►

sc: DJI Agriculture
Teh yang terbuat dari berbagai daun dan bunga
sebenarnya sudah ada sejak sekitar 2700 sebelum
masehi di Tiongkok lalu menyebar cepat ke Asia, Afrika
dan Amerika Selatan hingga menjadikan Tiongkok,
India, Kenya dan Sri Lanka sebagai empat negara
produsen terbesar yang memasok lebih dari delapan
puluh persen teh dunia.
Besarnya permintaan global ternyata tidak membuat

◄

• The problem: Would you write out all of the data again, unchanged?

• Reply to the task:
sc: DJI Agriculture
Teh yang terbuat dari berbagai daun dan bunga
sebenarnya sudah ada sejak sekitar 2700 sebelum
masehi di Tiongkok lalu menyebar cepat ke Asia, Afrika
dan Amerika Selatan hingga menjadikan Tiongkok,
India, Kenya dan Sri Lanka sebagai empat negara
produsen terbesar yang memasok lebih dari delapan
puluh persen teh dunia.
Besarnya permintaan global ternyata tidak membuat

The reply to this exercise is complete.